***** EXCERPTED TEXT *****
I had every intention of posting today about a series I’m working on for Good Friday. I’m really excited to share it with you guys. But for now, this is more important. Will you join me in praying for this precious young Mommy in her time of need? Thank you so much!

But isn’t it hard to let them go?!

This Summer will mark 2 years since we started our journey with Safe Families. There’s a folder on my computer full of pictures of the little faces that have come and gone. From time to time, I’ll open that folder and pray for those little faces. Some of them I will likely never hear from again. Others are like family to us now. In that folder is evidence of beauty in the middle of ugly. Peace in the middle of chaos. Joy in the middle of pain.

We have met Moms working so hard to do right by their children and Moms who have had no desire to do any sort of work at all. We have learned to love both. With each hosting we are reminded not to focus on the future outcome, but to simply embrace the journey. Loving and serving with our whole hearts. Not when someone is “deserving” of it, but simply whenever we can.

Not that we’ve got this serving thing all figured out. We fall short over and over again and watch God come to the rescue in all the areas we lack. Believe me when I say there are plenty of moments in which I’d love to scream to a mom: “WHY do you continue to set yourself up for failure?! Why won’t you just- go to rehab, search for work, take your meds, stay away from the abusive man” (or whatever else I presume is best for whatever Mom in whatever moment). However, I have made this choice to serve these families. And that service is not contingent on whether I think they are doing the right thing. You know that whole “while we were yet sinners” part of scripture about the way God loves us? That’s how we want to love others.

Over these 2 years we’ve grown thicker skin. We’ve had to. Because everyone has an opinion and most everyone is eager to share it. “Do you think you’re enabling the mother?”  “What about YOUR kids? Do you feel like they suffer being around all the chaos?”  “Aren’t you worried about your family’s safety?” Most of these questions have become routine. We have grown accustomed to giving the same answers over and over. We even look forward to the opportunity to point people back to Jesus when it comes down to things like safety or worry.

There is one thing that feels frustrating to hear over and over again though. And if you’ve said it, please don’t be offended when I say it’s frustrating. It’s nothing personal. In fact, had God not called us to this kind of work, I may have asked the same question to someone in my shoes. So no judgement. I know it comes from a good place, a curious place. I’d rather you ask questions than make assumptions. It’s just a tougher question to answer. “Isn’t it hard to let the kids go? Doesn’t it break your heart? How do you say goodbye? I could NEVER do that! It would be too hard emotionally.”
*****
# WORK REQUEST A
Rewrite the rows from the line holding "0:19:38| So what" through the line holding "0:20:34| in the", both included, with "docket" changed to "caseload" and nothing else altered.
The rows below are unrelated to the piece about hosting children through Safe Families.
***** MATERIAL TO PROCESS *****
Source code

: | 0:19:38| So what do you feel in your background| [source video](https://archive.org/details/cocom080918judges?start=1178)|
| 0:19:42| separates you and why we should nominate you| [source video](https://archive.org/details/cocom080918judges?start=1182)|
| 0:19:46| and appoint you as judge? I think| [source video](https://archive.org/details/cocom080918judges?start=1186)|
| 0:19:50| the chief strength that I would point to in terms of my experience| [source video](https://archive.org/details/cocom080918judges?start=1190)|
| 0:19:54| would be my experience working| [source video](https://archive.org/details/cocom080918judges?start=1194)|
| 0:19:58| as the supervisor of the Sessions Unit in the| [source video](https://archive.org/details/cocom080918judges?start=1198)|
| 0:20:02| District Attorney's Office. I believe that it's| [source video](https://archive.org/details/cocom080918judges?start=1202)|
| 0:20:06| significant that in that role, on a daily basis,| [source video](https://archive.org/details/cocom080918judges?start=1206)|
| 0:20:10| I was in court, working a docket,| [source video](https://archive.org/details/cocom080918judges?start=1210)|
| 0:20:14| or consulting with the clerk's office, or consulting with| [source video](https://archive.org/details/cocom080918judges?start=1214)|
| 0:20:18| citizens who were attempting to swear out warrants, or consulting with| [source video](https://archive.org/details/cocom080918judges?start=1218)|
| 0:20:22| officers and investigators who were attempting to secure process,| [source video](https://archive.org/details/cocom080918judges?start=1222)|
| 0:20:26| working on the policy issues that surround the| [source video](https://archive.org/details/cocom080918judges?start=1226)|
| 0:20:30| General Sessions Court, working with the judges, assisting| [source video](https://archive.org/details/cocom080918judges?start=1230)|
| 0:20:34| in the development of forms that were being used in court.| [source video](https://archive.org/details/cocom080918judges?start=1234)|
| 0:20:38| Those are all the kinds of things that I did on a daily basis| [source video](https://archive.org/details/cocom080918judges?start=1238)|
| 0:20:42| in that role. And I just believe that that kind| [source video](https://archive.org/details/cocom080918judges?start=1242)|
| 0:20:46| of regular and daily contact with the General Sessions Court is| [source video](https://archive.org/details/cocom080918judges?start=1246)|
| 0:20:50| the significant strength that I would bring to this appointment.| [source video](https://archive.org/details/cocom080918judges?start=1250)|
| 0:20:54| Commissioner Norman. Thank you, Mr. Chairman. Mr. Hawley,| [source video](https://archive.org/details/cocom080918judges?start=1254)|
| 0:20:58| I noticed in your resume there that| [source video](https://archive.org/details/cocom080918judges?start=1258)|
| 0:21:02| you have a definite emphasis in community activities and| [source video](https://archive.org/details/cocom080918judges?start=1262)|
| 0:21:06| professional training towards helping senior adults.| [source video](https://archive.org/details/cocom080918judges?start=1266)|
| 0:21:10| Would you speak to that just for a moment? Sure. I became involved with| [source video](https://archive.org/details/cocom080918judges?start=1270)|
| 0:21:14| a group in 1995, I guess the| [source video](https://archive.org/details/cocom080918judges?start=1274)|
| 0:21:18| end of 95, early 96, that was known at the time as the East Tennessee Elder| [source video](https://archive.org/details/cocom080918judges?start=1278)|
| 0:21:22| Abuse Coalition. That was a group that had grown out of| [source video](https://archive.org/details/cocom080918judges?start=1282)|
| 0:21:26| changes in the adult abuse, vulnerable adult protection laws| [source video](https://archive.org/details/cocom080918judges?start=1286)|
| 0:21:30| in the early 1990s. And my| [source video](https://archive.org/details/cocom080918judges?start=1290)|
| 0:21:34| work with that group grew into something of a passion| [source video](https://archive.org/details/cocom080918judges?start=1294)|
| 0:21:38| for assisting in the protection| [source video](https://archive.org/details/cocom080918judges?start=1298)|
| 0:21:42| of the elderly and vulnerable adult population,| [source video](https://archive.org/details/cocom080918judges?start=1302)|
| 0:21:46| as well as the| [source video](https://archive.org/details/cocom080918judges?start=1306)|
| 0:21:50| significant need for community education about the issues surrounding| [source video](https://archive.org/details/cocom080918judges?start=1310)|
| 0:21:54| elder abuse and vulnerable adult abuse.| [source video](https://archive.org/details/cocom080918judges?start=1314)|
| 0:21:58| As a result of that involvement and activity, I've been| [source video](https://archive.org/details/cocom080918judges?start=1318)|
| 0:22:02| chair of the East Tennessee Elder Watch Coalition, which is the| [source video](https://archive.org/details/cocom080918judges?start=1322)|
*****
# WORK REQUEST B
Write the next part of the piece about hosting children through Safe Families, picking up after its final sentence.

# TASK RESPONSE A
: | 0:19:38| So what do you feel in your background| [source video](https://archive.org/details/cocom080918judges?start=1178)|
| 0:19:42| separates you and why we should nominate you| [source video](https://archive.org/details/cocom080918judges?start=1182)|
| 0:19:46| and appoint you as judge? I think| [source video](https://archive.org/details/cocom080918judges?start=1186)|
| 0:19:50| the chief strength that I would point to in terms of my experience| [source video](https://archive.org/details/cocom080918judges?start=1190)|
| 0:19:54| would be my experience working| [source video](https://archive.org/details/cocom080918judges?start=1194)|
| 0:19:58| as the supervisor of the Sessions Unit in the| [source video](https://archive.org/details/cocom080918judges?start=1198)|
| 0:20:02| District Attorney's Office. I believe that it's| [source video](https://archive.org/details/cocom080918judges?start=1202)|
| 0:20:06| significant that in that role, on a daily basis,| [source video](https://archive.org/details/cocom080918judges?start=1206)|
| 0:20:10| I was in court, working a caseload,| [source video](https://archive.org/details/cocom080918judges?start=1210)|
| 0:20:14| or consulting with the clerk's office, or consulting with| [source video](https://archive.org/details/cocom080918judges?start=1214)|
| 0:20:18| citizens who were attempting to swear out warrants, or consulting with| [source video](https://archive.org/details/cocom080918judges?start=1218)|
| 0:20:22| officers and investigators who were attempting to secure process,| [source video](https://archive.org/details/cocom080918judges?start=1222)|
| 0:20:26| working on the policy issues that surround the| [source video](https://archive.org/details/cocom080918judges?start=1226)|
| 0:20:30| General Sessions Court, working with the judges, assisting| [source video](https://archive.org/details/cocom080918judges?start=1230)|
| 0:20:34| in the development of forms that were being used in court.| [source video](https://archive.org/details/cocom080918judges?start=1234)|

# TASK RESPONSE B
There was a little guy who stayed for a month in 2013 and changed our lives. We had a really rough start with him. He didn’t sleep, he screamed and cursed. He hit and bit and kicked. He didn’t know how to be held and didn’t want to be touched. There were so many tears…on his end and on mine. But we pressed in, because it is always our goal not to treat these children like we are glorified babysitters, but to see them as family. To love them and parent them and care for them as if they were never going to leave. If they are with us for a few days, a few weeks or a few months, our goal is for them to experience what “home” feels like. In time that little guy flourished. He got in a routine, he slept well, he ate well. No more cursing, no more hitting. He became the ultimate cuddler. We loved him like a son. And when his Mom abruptly called, ready to end the hosting sooner than expected…of COURSE our hearts were broken. But we are equipped to deal with pain. We know the Comforter, we have a strong support system in place, we have the emotional skills to cope with sadness in appropriate ways. So why would we be scared of a little suffering? Especially when the families that come in and out of our lives through Safe Families deal with more suffering than we can comprehend? Do we just say “Sorry your lives are hard and you need help…but I can’t be the one to help because I’m worried about feeling sad?”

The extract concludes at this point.